We saw this play out publicly with Seattle mortgage broker Keith Akada. He went from effectively invisible in AI answers to the number-one AI-recommended broker in his market. In about six weeks that produced roughly 30 leads and four closed deals. Those were not 30 idle clicks. They were people who asked an assistant for a broker, were told to talk to him, and followed through. That is the difference between volume and value in one example.
None of this means you abandon Google. The work that earns AI recommendations, clear answer-first pages, structured data, strong reviews, and an accurate business profile, is the same work that strengthens your Google presence. The two channels are fed by the same foundation, which is exactly why we treat them together rather than as rivals.
What to do with this comparison
If AI referrals convert better but hide in your reports, the practical move is to fix both the visibility and the measurement at once. In order, that means:
- Make your pages quotable. Lead each key page with a direct answer to a real question, the way this article opens, so models can lift a clean statement and cite you.
- Add the structured data that engines read. Organization, FAQ, and review schema give assistants machine-readable facts to trust and repeat.
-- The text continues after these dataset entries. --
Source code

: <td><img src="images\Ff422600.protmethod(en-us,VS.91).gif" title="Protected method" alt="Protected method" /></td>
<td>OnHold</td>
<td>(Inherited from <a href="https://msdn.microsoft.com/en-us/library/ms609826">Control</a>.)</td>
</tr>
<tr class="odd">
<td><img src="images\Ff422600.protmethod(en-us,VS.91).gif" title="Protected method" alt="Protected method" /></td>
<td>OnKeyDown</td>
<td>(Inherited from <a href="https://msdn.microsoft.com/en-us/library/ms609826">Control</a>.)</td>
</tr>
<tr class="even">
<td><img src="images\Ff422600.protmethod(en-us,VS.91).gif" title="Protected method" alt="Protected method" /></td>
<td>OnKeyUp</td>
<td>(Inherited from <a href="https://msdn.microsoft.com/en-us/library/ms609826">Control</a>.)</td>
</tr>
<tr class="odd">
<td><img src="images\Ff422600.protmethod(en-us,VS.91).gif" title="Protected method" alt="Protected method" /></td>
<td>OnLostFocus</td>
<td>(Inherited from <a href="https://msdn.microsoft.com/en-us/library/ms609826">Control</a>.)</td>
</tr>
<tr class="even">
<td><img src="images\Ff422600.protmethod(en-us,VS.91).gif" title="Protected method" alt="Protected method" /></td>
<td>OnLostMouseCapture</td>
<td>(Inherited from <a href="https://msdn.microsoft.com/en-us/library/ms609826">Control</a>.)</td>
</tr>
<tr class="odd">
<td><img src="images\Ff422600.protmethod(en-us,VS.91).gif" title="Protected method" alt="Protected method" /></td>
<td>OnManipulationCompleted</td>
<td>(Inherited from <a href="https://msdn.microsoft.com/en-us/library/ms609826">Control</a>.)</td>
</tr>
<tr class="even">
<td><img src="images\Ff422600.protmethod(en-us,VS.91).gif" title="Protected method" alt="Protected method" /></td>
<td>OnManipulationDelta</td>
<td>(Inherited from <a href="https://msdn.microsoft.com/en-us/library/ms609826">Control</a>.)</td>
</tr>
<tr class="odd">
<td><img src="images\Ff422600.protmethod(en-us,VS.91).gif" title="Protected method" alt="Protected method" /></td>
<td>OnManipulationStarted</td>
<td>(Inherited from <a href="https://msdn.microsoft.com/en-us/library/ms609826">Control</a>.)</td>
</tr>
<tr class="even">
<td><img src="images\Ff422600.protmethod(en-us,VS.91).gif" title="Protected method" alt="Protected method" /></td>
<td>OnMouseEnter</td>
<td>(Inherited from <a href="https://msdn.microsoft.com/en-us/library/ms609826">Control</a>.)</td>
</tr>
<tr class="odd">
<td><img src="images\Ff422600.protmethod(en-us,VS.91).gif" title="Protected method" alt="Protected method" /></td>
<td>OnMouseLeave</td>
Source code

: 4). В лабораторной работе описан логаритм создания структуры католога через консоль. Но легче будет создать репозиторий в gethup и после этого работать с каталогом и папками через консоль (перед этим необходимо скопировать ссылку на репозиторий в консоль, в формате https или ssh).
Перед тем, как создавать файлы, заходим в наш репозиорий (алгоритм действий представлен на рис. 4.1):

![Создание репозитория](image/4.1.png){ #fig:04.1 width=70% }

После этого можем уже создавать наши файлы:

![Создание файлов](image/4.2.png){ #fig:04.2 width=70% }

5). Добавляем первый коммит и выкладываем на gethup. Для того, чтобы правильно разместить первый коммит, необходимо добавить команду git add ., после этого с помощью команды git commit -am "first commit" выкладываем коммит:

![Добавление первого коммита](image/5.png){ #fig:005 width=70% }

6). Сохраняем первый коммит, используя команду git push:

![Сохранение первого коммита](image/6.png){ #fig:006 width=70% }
- Earn the third-party signals. Reviews, an accurate Google Business Profile, and listings in the directories models lean on are how you get included in the shortlist in the first place.
- Instrument your funnel. Custom segments plus a "how did you hear about us" field turn invisible AI traffic into a number you can report.
For the bigger picture on whether this channel is a threat or an opportunity, our take on whether AI will kill SEO walks through why the smart play is to do both rather than bet on one dying.
The bottom line
Google still wins on volume, and probably will for some time. AI search wins on quality, on trust at the moment of arrival, and increasingly on revenue per visit. The businesses that come out ahead are not the ones that pick a side. They are the ones that keep their Google foundation strong, do the work to become the name assistants recommend, and measure both channels honestly so the smaller, better-converting one finally gets the credit it earns.